Common Crawl Index Query Agent
Queries the Common Crawl Index API for large-scale web archive research and data extraction. Uses the CDX Server API, WARC record parsing with warcio, and the Common Crawl S3 bucket for bulk data access.
npx skills add agentskillexchange/skills --skill common-crawl-index-query-agent
The Common Crawl Index Query Agent enables large-scale web research by querying the Common Crawl CDX Server API for historical web page snapshots across petabytes of archived web data. It constructs efficient index queries using URL prefix matching, domain filtering, and MIME type constraints to locate specific WARC records.
What this skill actually does
The agent retrieves WARC records from the Common Crawl S3 bucket (s3://commoncrawl) using byte-range requests based on offset and length values from CDX API responses. It parses WARC files using the warcio library, extracting HTTP headers and response bodies from warcrecord objects for content analysis.
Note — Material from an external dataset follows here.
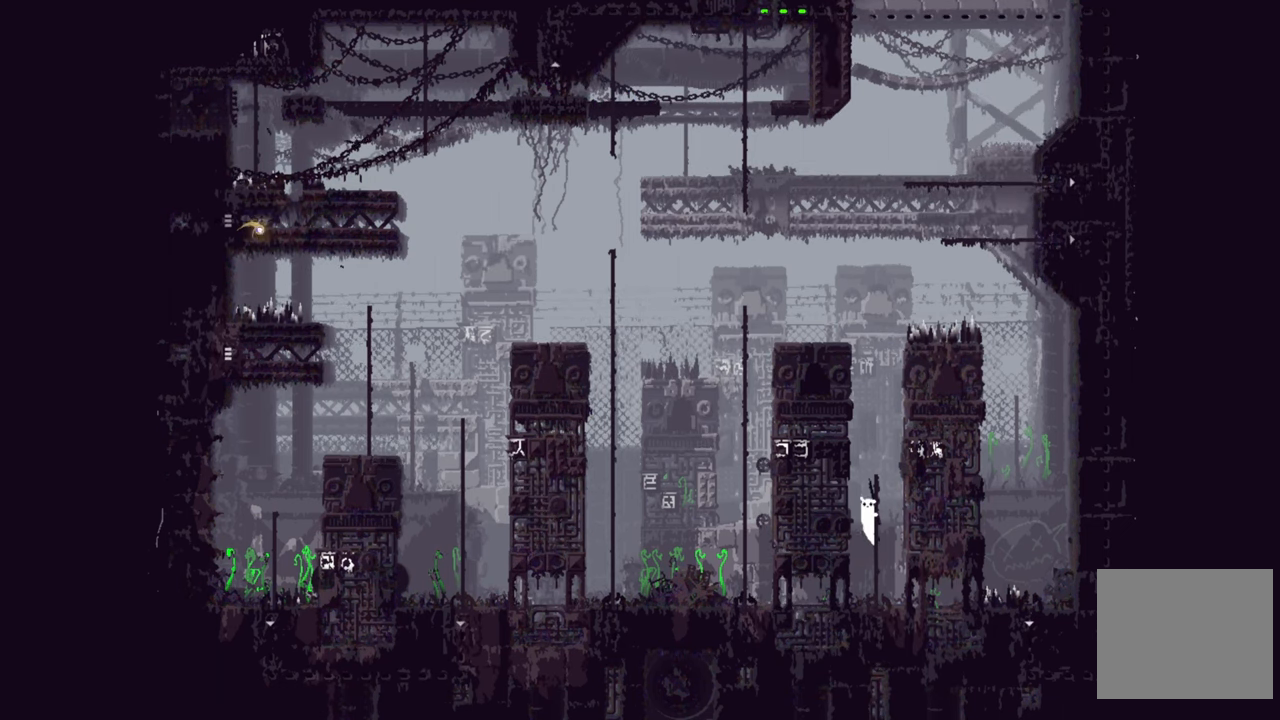
{"buttons": [], "left_stick": "center", "right_stick": "center", "events": []}
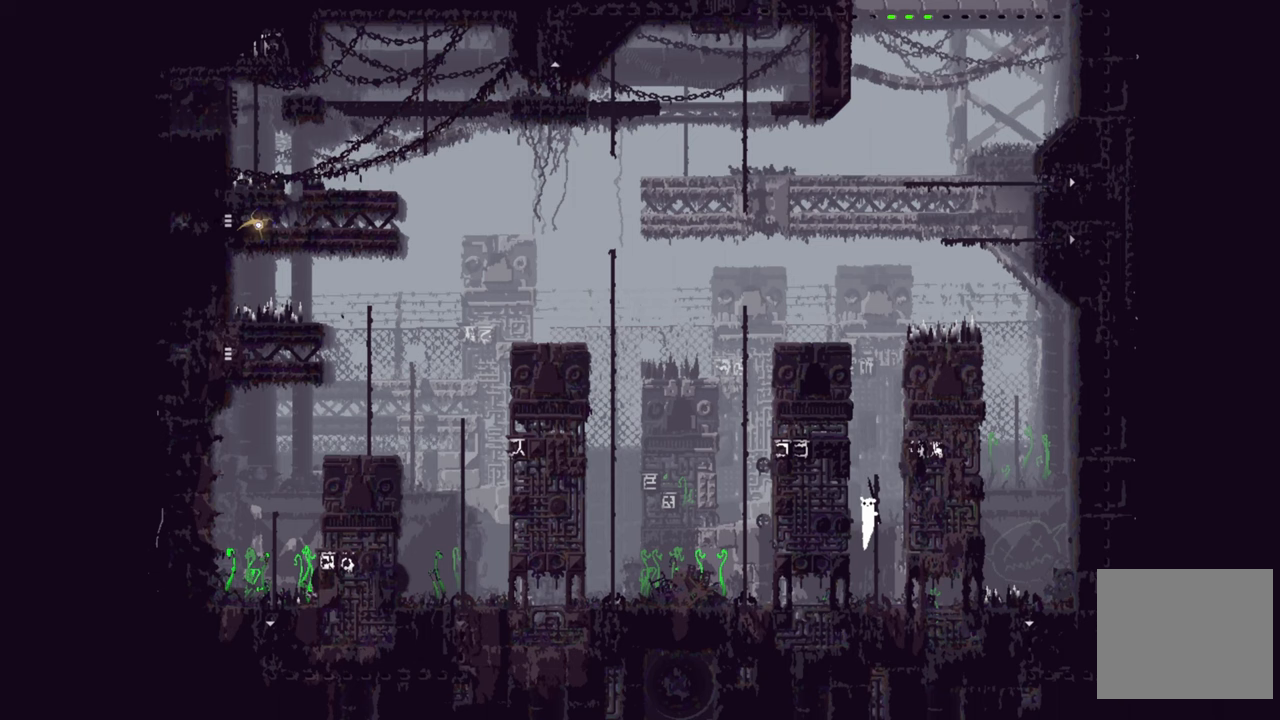
{"buttons": [], "left_stick": "up", "right_stick": "center", "events": [[33, "left_stick", "up"]]}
Advanced features include parallel CDX pagination for high-volume queries across multiple crawl indices, content deduplication using simhash digest values from the CDX API, and temporal analysis by querying across multiple monthly crawl archives (CC-MAIN-YYYY-WW). The agent also integrates with the columnar index format for SQL-like queries via Amazon Athena, and implements robots.txt compliance checking using the urllib.robotparser module against archived robots.txt snapshots.